The Charlotte-Mecklenburg Police Department’s effort to use body cameras – which can record officers’ interactions with civilians – is getting a $250,000 boost from a foundation that supports CMPD initiatives.
The Charlotte-Mecklenburg Police Foundation’s donation would bring the total amount allotted for cameras to $500,000 and will fund hundreds of them. The devices can be clipped to glasses, a collar or other parts of an officer’s uniform to provide video and audio of routine traffic stops, arrests and other interactions where conflicts can happen.
Police and civil liberties advocates say the cameras can give police and the public a better view of what happens during conflicts involving officers. In a pilot camera program last year, people who knew they were being recorded behaved better, officers said.

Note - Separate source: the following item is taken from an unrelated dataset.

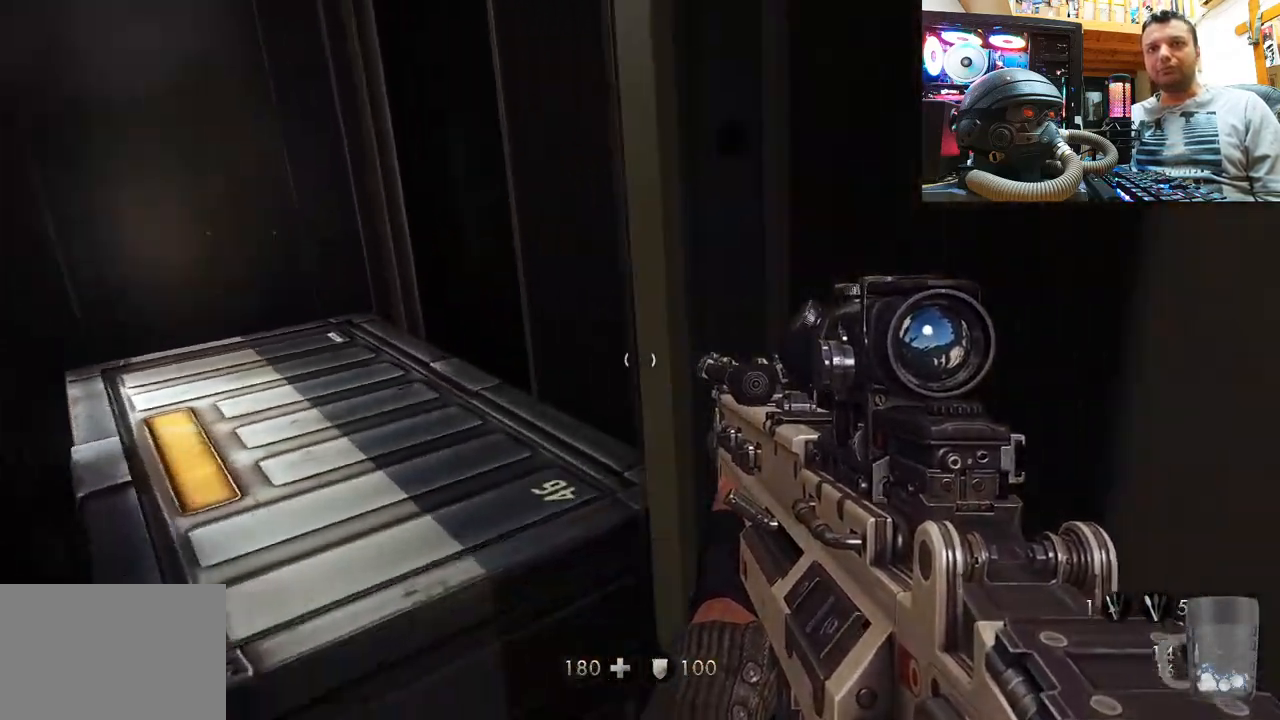
{"buttons": [], "left_stick": "down-left", "right_stick": "center", "events": [[50, "right_stick", "left"], [100, "left_stick", "center"], [283, "left_stick", "down"], [333, "right_stick", "center"], [367, "left_stick", "down-left"]]}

Last month, City Council approved buying enough cameras for about two divisions. The council would still have to approve a contract for the cameras, which would be funded by $250,000 of drug asset forfeiture money.
Never miss a local story.
It’s still unclear how much each camera would cost. Charlotte-Mecklenburg Police Maj. Steve Willis, who heads the camera program, has said $250,000 would be enough to equip two of the department’s 13 patrol divisions. Ultimately, officers on different shifts might have to share cameras.
The cameras add to a growing focus on technology in the department, which already has access to hundreds of stationary cameras mounted on streetlights and telephone poles across the city. The department also uses Shot Spotter microphones to track gunfire in some areas of the city and tracks some crime suspects out on bond by satellite via GPS bracelets attached to their ankles.
The 10-year-old police foundation has typically invested in technology that is promising but not yet widely adopted by departments across the United States.
Getting funding from a private organization can also be a more nimble process than navigating the city’s budget approval process. The foundation funded fire extinguishers after a 2010 traffic wreck exposed a need.
“There’s a lot of things out there that can make police officers more efficient and more effective,” said Ann Henegar, the executive director of the foundation. “But everything costs money.”
The foundation has helped the department establish a crime lab to analyze DNA to solve cold cases, purchase mobile fingerprint readers and improve the department’s crime scene vans.
The foundation hosts its annual luncheon on Wednesday. John Walsh, a victim advocate and the former host of “America’s Most Wanted” television show, is the keynote speaker.